# Electronics source listings
#####

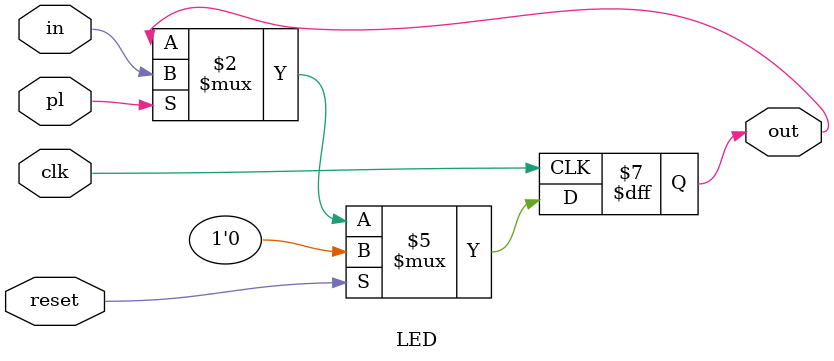
<source format=v>
`timescale 1ns / 1ps

module LED(clk, reset, pl, in, out);

    input in, pl, clk, reset;
    output reg out;
        
    
    always@(posedge clk)
        if(reset)
            out <= 0;
        else if(pl)
            out <= in;
           
endmodule
</source>
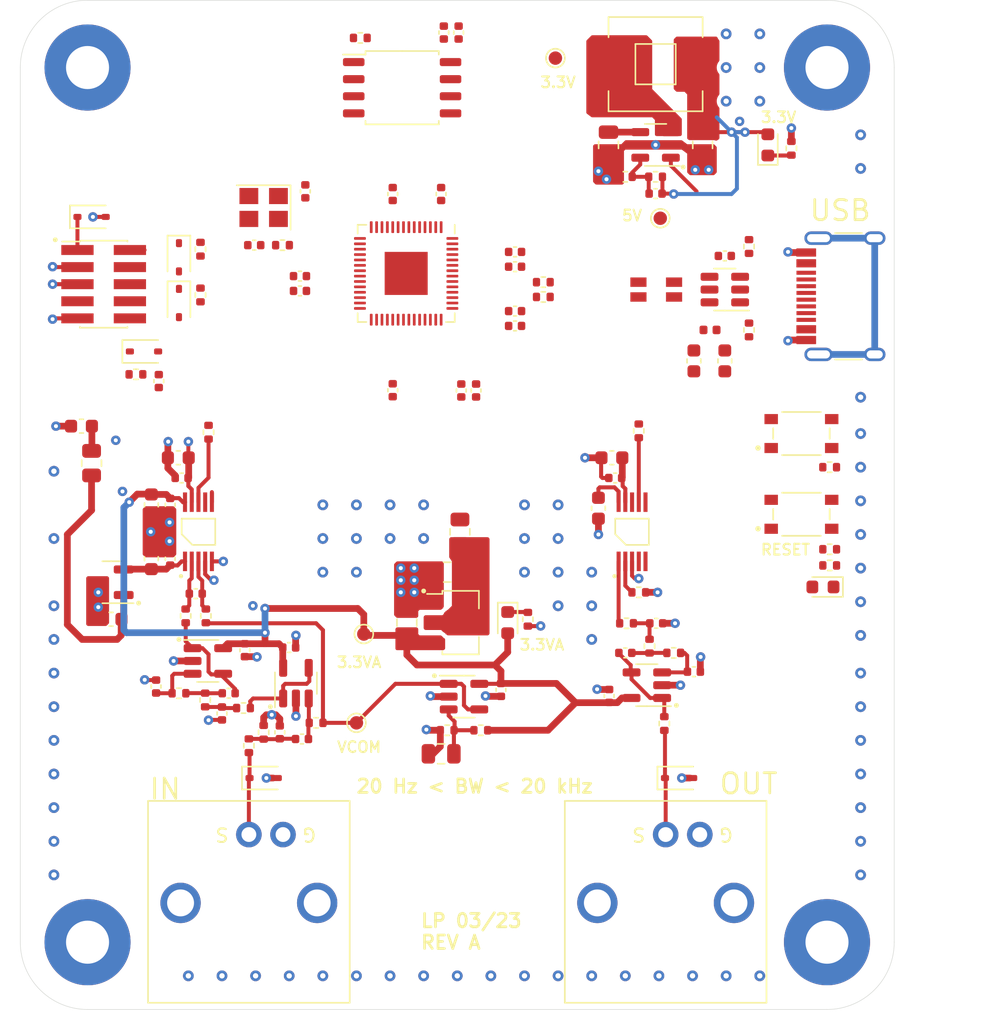
<source format=kicad_pcb>
(kicad_pcb (version 20221018) (generator pcbnew)

  (general
    (thickness 1.6062)
  )

  (paper "A4")
  (title_block
    (title "RP2040 Audio Board")
    (date "2023-02-12")
    (rev "0.1")
    (company "LP")
  )

  (layers
    (0 "F.Cu" signal "Front")
    (1 "In1.Cu" power)
    (2 "In2.Cu" power)
    (31 "B.Cu" signal "Back")
    (34 "B.Paste" user)
    (35 "F.Paste" user)
    (36 "B.SilkS" user "B.Silkscreen")
    (37 "F.SilkS" user "F.Silkscreen")
    (38 "B.Mask" user)
    (39 "F.Mask" user)
    (42 "Eco1.User" user "User.Eco1")
    (44 "Edge.Cuts" user)
    (45 "Margin" user)
    (46 "B.CrtYd" user "B.Courtyard")
    (47 "F.CrtYd" user "F.Courtyard")
    (48 "B.Fab" user)
    (49 "F.Fab" user)
  )

  (setup
    (stackup
      (layer "F.SilkS" (type "Top Silk Screen"))
      (layer "F.Paste" (type "Top Solder Paste"))
      (layer "F.Mask" (type "Top Solder Mask") (color "Green") (thickness 0.01))
      (layer "F.Cu" (type "copper") (thickness 0.035))
      (layer "dielectric 1" (type "prepreg") (thickness 0.2104) (material "FR4") (epsilon_r 4.6) (loss_tangent 0.02))
      (layer "In1.Cu" (type "copper") (thickness 0.0152))
      (layer "dielectric 2" (type "core") (thickness 1.065) (material "FR4") (epsilon_r 4.6) (loss_tangent 0.02))
      (layer "In2.Cu" (type "copper") (thickness 0.0152))
      (layer "dielectric 3" (type "prepreg") (thickness 0.2104) (material "FR4") (epsilon_r 4.6) (loss_tangent 0.02))
      (layer "B.Cu" (type "copper") (thickness 0.035))
      (layer "B.Mask" (type "Bottom Solder Mask") (color "Green") (thickness 0.01))
      (layer "B.Paste" (type "Bottom Solder Paste"))
      (layer "B.SilkS" (type "Bottom Silk Screen"))
      (copper_finish "ENIG")
      (dielectric_constraints yes)
    )
    (pad_to_mask_clearance 0)
    (aux_axis_origin 101.5 70.75)
    (grid_origin 101.5 70.75)
    (pcbplotparams
      (layerselection 0x00010fc_ffffffff)
      (plot_on_all_layers_selection 0x0000000_00000000)
      (disableapertmacros false)
      (usegerberextensions false)
      (usegerberattributes false)
      (usegerberadvancedattributes false)
      (creategerberjobfile false)
      (dashed_line_dash_ratio 12.000000)
      (dashed_line_gap_ratio 3.000000)
      (svgprecision 6)
      (plotframeref false)
      (viasonmask false)
      (mode 1)
      (useauxorigin false)
      (hpglpennumber 1)
      (hpglpenspeed 20)
      (hpglpendiameter 15.000000)
      (dxfpolygonmode true)
      (dxfimperialunits true)
      (dxfusepcbnewfont true)
      (psnegative false)
      (psa4output false)
      (plotreference true)
      (plotvalue false)
      (plotinvisibletext false)
      (sketchpadsonfab false)
      (subtractmaskfromsilk true)
      (outputformat 1)
      (mirror false)
      (drillshape 0)
      (scaleselection 1)
      (outputdirectory "./gerbers")
    )
  )

  (net 0 "")
  (net 1 "VBUS")
  (net 2 "GND")
  (net 3 "+5V")
  (net 4 "+3.3V")
  (net 5 "/[1] Power/BUCK_FB")
  (net 6 "/[1] Power/+5V_filt")
  (net 7 "+3.3VA")
  (net 8 "/[1] Power/VREF")
  (net 9 "/[2] MCU/RUN")
  (net 10 "/[3] ADC/ADC_VREF_VIN")
  (net 11 "/[3] ADC/IN_RF")
  (net 12 "/[3] ADC/IN_BUF")
  (net 13 "/[3] ADC/ADC_VREF")
  (net 14 "Net-(C311-Pad1)")
  (net 15 "Net-(C313-Pad1)")
  (net 16 "/[3] ADC/IN_AA_BUF_OUT")
  (net 17 "/[3] ADC/IN_AA_BUF_IN")
  (net 18 "/[3] ADC/ADC_IN+")
  (net 19 "/[3] ADC/ADC_IN-")
  (net 20 "/[4] DAC/DAC_VREF")
  (net 21 "Net-(C404-Pad1)")
  (net 22 "Net-(C405-Pad1)")
  (net 23 "/[4] DAC/OUT_AA_BUF_OUT")
  (net 24 "/[4] DAC/OUT_AA_BUF_IN")
  (net 25 "Net-(D101-K)")
  (net 26 "Net-(D102-K)")
  (net 27 "/[2] MCU/CONN_SWDIO")
  (net 28 "/[2] MCU/CONN_SWCLK")
  (net 29 "/[2] MCU/CONN_NRST")
  (net 30 "/[3] ADC/IN")
  (net 31 "/[4] DAC/OUT")
  (net 32 "unconnected-(J201-Pin_7-Pad7)")
  (net 33 "unconnected-(J201-Pin_8-Pad8)")
  (net 34 "/[2] MCU/USB_CONN_D+")
  (net 35 "/[2] MCU/USB_CONN_D-")
  (net 36 "unconnected-(J202-SBU1-PadA8)")
  (net 37 "unconnected-(J202-SBU2-PadB8)")
  (net 38 "unconnected-(J202-SHIELD-PadS1)")
  (net 39 "/[1] Power/BUCK_SW")
  (net 40 "/[2] MCU/USB_CMC_D+")
  (net 41 "/[2] MCU/USB_CMC_D-")
  (net 42 "/[2] MCU/USB_D-")
  (net 43 "/[2] MCU/USB_D+")
  (net 44 "unconnected-(J201-Pin_6-Pad6)")
  (net 45 "+1V1")
  (net 46 "/[2] MCU/USB_DT+")
  (net 47 "/[2] MCU/SWDIO")
  (net 48 "/[2] MCU/SWCLK")
  (net 49 "Net-(D205-K)")
  (net 50 "/[2] MCU/ACT_LED")
  (net 51 "/[2] MCU/USB_DT-")
  (net 52 "Net-(SW201-B)")
  (net 53 "Net-(SW202-B)")
  (net 54 "VCOM")
  (net 55 "/[3] ADC/IN_BUF_OUT")
  (net 56 "/[3] ADC/ADC_SCLK")
  (net 57 "unconnected-(U201-GPIO1-Pad3)")
  (net 58 "/[2] MCU/QSPI_CS")
  (net 59 "/[4] DAC/DAC_SCLK")
  (net 60 "/[4] DAC/DAC_OUT_B")
  (net 61 "/[4] DAC/DAC_OUT_A")
  (net 62 "unconnected-(U201-GPIO2-Pad4)")
  (net 63 "unconnected-(U201-GPIO3-Pad5)")
  (net 64 "unconnected-(U201-GPIO4-Pad6)")
  (net 65 "unconnected-(U201-GPIO5-Pad7)")
  (net 66 "unconnected-(U201-GPIO6-Pad8)")
  (net 67 "unconnected-(U201-GPIO7-Pad9)")
  (net 68 "unconnected-(U201-GPIO8-Pad11)")
  (net 69 "unconnected-(U201-GPIO9-Pad12)")
  (net 70 "unconnected-(U201-GPIO10-Pad13)")
  (net 71 "unconnected-(U201-GPIO11-Pad14)")
  (net 72 "unconnected-(U201-GPIO12-Pad15)")
  (net 73 "unconnected-(U201-GPIO13-Pad16)")
  (net 74 "unconnected-(U201-GPIO14-Pad17)")
  (net 75 "unconnected-(U201-GPIO15-Pad18)")
  (net 76 "/[2] MCU/ADC_SPI1_CLK")
  (net 77 "/[2] MCU/DAC_SPI0_CLK")
  (net 78 "/[2] MCU/DAC_NLDAC")
  (net 79 "/[2] MCU/DAC_NCLR")
  (net 80 "/[2] MCU/DAC_SPI0_MOSI")
  (net 81 "/[2] MCU/DAC_SPI0_NCS")
  (net 82 "/[2] MCU/ADC_SPI1_MISO")
  (net 83 "/[2] MCU/USB_CONN_CC2")
  (net 84 "/[2] MCU/USB_CONN_CC1")
  (net 85 "/[2] MCU/ADC_SPI1_NCS")
  (net 86 "/[2] MCU/QSPI_SD3")
  (net 87 "unconnected-(U201-GPIO28_ADC2-Pad40)")
  (net 88 "unconnected-(U201-GPIO0-Pad2)")
  (net 89 "/[2] MCU/QSPI_SCLK")
  (net 90 "/[2] MCU/QSPI_SD0")
  (net 91 "/[2] MCU/QSPI_SD2")
  (net 92 "/[2] MCU/QSPI_SD1")
  (net 93 "unconnected-(U201-GPIO16-Pad27)")
  (net 94 "unconnected-(U201-GPIO17-Pad28)")
  (net 95 "unconnected-(U201-GPIO19-Pad30)")
  (net 96 "unconnected-(U201-GPIO24-Pad36)")
  (net 97 "/[2] MCU/XIN")
  (net 98 "/[2] MCU/CR_XOUT")
  (net 99 "/[2] MCU/XOUT")

  (footprint "Capacitor_SMD:C_0603_1608Metric" (layer "F.Cu") (at 108.25 116.75 180))

  (footprint "Diode_SMD:D_SOD-323" (layer "F.Cu") (at 113.3 89.85 -90))

  (footprint "Capacitor_SMD:C_0402_1005Metric" (layer "F.Cu") (at 118.9 88.95 180))

  (footprint "Resistor_SMD:R_0402_1005Metric" (layer "F.Cu") (at 114.9 89.25 90))

  (footprint "Capacitor_SMD:C_0402_1005Metric" (layer "F.Cu") (at 114.55 114.85))

  (footprint "Package_TO_SOT_SMD:SOT-23-5" (layer "F.Cu") (at 122 121.5 90))

  (footprint "Capacitor_SMD:C_0402_1005Metric" (layer "F.Cu") (at 138.3 89.45))

  (footprint "Capacitor_SMD:C_0402_1005Metric" (layer "F.Cu") (at 122.7 84.95 90))

  (footprint "TestPoint:TestPoint_Pad_D1.0mm" (layer "F.Cu") (at 127.05 117.85))

  (footprint "Capacitor_SMD:C_0402_1005Metric" (layer "F.Cu") (at 129.2 85.15 90))

  (footprint "MountingHole:MountingHole_3.2mm_M3_Pad" (layer "F.Cu") (at 161.5 75.75))

  (footprint "Resistor_SMD:R_0402_1005Metric" (layer "F.Cu") (at 115.25 122.75 -90))

  (footprint "Capacitor_SMD:C_0805_2012Metric" (layer "F.Cu") (at 145.25 81.5 -90))

  (footprint "Package_TO_SOT_SMD:SOT-23-5" (layer "F.Cu") (at 115.45 119.85))

  (footprint "Resistor_SMD:R_0402_1005Metric" (layer "F.Cu") (at 155.7 89.05 90))

  (footprint "Resistor_SMD:R_0805_2012Metric" (layer "F.Cu") (at 134.2 110.25 -90))

  (footprint "Capacitor_SMD:C_0603_1608Metric" (layer "F.Cu") (at 145.5 104.75 180))

  (footprint "Resistor_SMD:R_0402_1005Metric" (layer "F.Cu") (at 158.85 81.75 90))

  (footprint "Package_SO:SOIC-8_5.23x5.23mm_P1.27mm" (layer "F.Cu") (at 129.9 77.25))

  (footprint "Resistor_SMD:R_0402_1005Metric" (layer "F.Cu") (at 146.59 117.05 180))

  (footprint "Resistor_SMD:R_0402_1005Metric" (layer "F.Cu") (at 133.25 125 180))

  (footprint "Resistor_SMD:R_0402_1005Metric" (layer "F.Cu") (at 148.75 83.87 180))

  (footprint "Capacitor_SMD:C_0603_1608Metric" (layer "F.Cu") (at 144.5 108.5 -90))

  (footprint "Diode_SMD:D_SOD-323" (layer "F.Cu") (at 110.7 96.85))

  (footprint "lzptr:SW_TL3365AF180QG" (layer "F.Cu") (at 159.6 108.95))

  (footprint "Resistor_SMD:R_0402_1005Metric" (layer "F.Cu") (at 146.5 83.87 180))

  (footprint "MountingHole:MountingHole_3.2mm_M3_Pad" (layer "F.Cu") (at 106.5 75.75))

  (footprint "Resistor_SMD:R_0805_2012Metric" (layer "F.Cu") (at 106.8 105.15 -90))

  (footprint "Capacitor_SMD:C_0402_1005Metric" (layer "F.Cu") (at 146.5 119.25 180))

  (footprint "Capacitor_SMD:C_0402_1005Metric" (layer "F.Cu") (at 122.45 125.65 180))

  (footprint "lzptr:VSSOP-10" (layer "F.Cu") (at 114.75 110.25))

  (footprint "Capacitor_SMD:C_0603_1608Metric" (layer "F.Cu") (at 111.25 112.25 90))

  (footprint "Capacitor_SMD:C_0402_1005Metric" (layer "F.Cu") (at 134.1 73.15 90))

  (footprint "Capacitor_SMD:C_0805_2012Metric" (layer "F.Cu") (at 152.25 81.5 -90))

  (footprint "Resistor_SMD:R_0402_1005Metric" (layer "F.Cu") (at 119.6 125.15 -90))

  (footprint "Resistor_SMD:R_0402_1005Metric" (layer "F.Cu") (at 139.25 116.75 -90))

  (footprint "Capacitor_SMD:C_0402_1005Metric" (layer "F.Cu") (at 111.6 121.75 90))

  (footprint "Resistor_SMD:R_0402_1005Metric" (layer "F.Cu") (at 150.1 119.25 180))

  (footprint "Package_DFN_QFN:QFN-56-1EP_7x7mm_P0.4mm_EP3.2x3.2mm" (layer "F.Cu") (at 130.2 91.05 -90))

  (footprint "LED_SMD:LED_0603_1608Metric" (layer "F.Cu") (at 161.2 114.35 180))

  (footprint "Capacitor_SMD:C_0805_2012Metric" (layer "F.Cu") (at 132.8 126.75 180))

  (footprint "Resistor_SMD:R_0402_1005Metric" (layer "F.Cu") (at 161.6975 105.45))

  (footprint "Capacitor_SMD:C_0402_1005Metric" (layer "F.Cu") (at 129.2 99.73 -90))

  (footprint "Capacitor_SMD:C_0603_1608Metric" (layer "F.Cu") (at 153.9 97.55 -90))

  (footprint "Resistor_SMD:R_0402_1005Metric" (layer "F.Cu") (at 121 88.95))

  (footprint "Resistor_SMD:R_0402_1005Metric" (layer "F.Cu") (at 118.5 126.15 -90))

  (footprint "Diode_SMD:D_SOD-323" (layer "F.Cu") (at 150.5 128.55))

  (footprint "Resistor_SMD:R_0402_1005Metric" (layer "F.Cu") (at 115.3 116.5 -90))

  (footprint "lzptr:AMPHENOL-BNC-031-5640-1010" (layer "F.Cu") (at 149.5 132.75 180))

  (footprint "Capacitor_SMD:C_0402_1005Metric" (layer "F.Cu") (at 148.75 85.12 180))

  (footprint "Capacitor_SMD:C_0402_1005Metric" (layer "F.Cu")
    (tstamp 60c72f39-c81d-491f-8a44-551b52274c9b)
    (at 132.8 85.15 90)
    (descr "Capacitor SMD 0402 (1005 Metric), square (rectangular) end terminal, IPC_7351 nominal, (Body size source: IPC-SM-782 page 76, https://www
... [655434 chars truncated]
</source>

#####

# Activity
State how many lines of the data include the word "CrtYd", with nothing else.

# Worked solution
2